* Text passage
Skip to main content

FinetuningConfig

Below is the class definition for the Finetuning Config. It inherits from the BaseModel defined in Pydantic.

class FinetuningConfig(BaseModel):
base_model: str
adapter: str | None = Field(default=None)
task: str | None = Field(default=None)
epochs: PositiveInt | None = Field(default=None)
learning_rate: PositiveFloat | None = Field(default=None)
rank: PositiveInt | None = Field(default=None)
target_modules: List[str] | None = Field(default=None)
enable_early_stopping: bool = Field(default=True)
lr_scheduler: dict | None = Field(default=None)
optimizer: dict | None = Field(default=None)
lora_alpha: PositiveInt | None = Field(default=None)
lora_dropout: PositiveFloat | None = Field(default=None)
warmup_ratio: PositiveFloat | None = Field(default=None)
effective_batch_size: PositiveInt | None = Field(default=None)

By default, Predibase sets the following default values (subject to change):

  • epochs: 3
  • adapter: "lora"
  • task: "instruction_tuning"

* Data for review

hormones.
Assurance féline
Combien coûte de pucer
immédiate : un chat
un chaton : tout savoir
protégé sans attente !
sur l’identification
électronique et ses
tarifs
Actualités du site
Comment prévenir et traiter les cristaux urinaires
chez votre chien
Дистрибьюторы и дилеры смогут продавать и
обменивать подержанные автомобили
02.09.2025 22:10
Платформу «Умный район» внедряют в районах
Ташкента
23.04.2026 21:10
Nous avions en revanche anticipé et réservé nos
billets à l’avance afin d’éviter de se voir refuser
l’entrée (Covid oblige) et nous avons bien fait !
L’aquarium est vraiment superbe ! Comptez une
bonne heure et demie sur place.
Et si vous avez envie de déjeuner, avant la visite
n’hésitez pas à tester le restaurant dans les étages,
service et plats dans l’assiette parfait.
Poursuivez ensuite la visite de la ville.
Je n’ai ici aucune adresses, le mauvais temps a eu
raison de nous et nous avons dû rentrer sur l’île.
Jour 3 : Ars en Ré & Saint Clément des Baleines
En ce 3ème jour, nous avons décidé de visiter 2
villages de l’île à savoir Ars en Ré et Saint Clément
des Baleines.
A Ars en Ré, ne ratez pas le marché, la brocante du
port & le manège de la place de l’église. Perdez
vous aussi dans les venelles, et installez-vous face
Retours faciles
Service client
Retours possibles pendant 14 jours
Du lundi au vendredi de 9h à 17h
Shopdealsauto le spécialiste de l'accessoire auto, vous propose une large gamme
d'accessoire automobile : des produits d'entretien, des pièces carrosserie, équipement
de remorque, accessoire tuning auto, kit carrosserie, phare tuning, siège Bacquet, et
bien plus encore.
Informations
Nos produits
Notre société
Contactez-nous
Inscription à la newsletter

* Explore the material
[a] Duplicate the FinetuningConfig text between "target_modules: List[str] |" and "lora_dropout: PositiveFloat | None = Field(default=None)", inclusive.
[b] Pick up the FinetuningConfig text where it stops and continue it.

* List of answers
[a]
target_modules: List[str] | None = Field(default=None)
enable_early_stopping: bool = Field(default=True)
lr_scheduler: dict | None = Field(default=None)
optimizer: dict | None = Field(default=None)
lora_alpha: PositiveInt | None = Field(default=None)
lora_dropout: PositiveFloat | None = Field(default=None)

[b]
  • learning_rate: 0.0002
  • rank: 16
  • target_modules: see below in the "Target Modules" section
  • enable_early_stopping: enable early stopping of training if validation loss plateaus over 10 successive evaluation checkpoints
  • lr_scheduler: {"type": "cosine_with_restarts", "params": {}}
  • optimizer: {"type": "adamw", "params": {}}
  • lora_alpha: None
  • lora_dropout: 0
  • warmup_ratio: 0.03
  • effective_batch_size: 16
Note regarding base_model

Use the short names provided in the list of available models.

Task

The task parameter determines what the adapter will be fine-tuned to do. The following tasks are supported:

  • instruction_tuning: Given a prompt input field, the adapter is trained to generate a completion output field.
  • completion (Beta): Given a single text input field, the adapter is trained to do next token prediction on the input.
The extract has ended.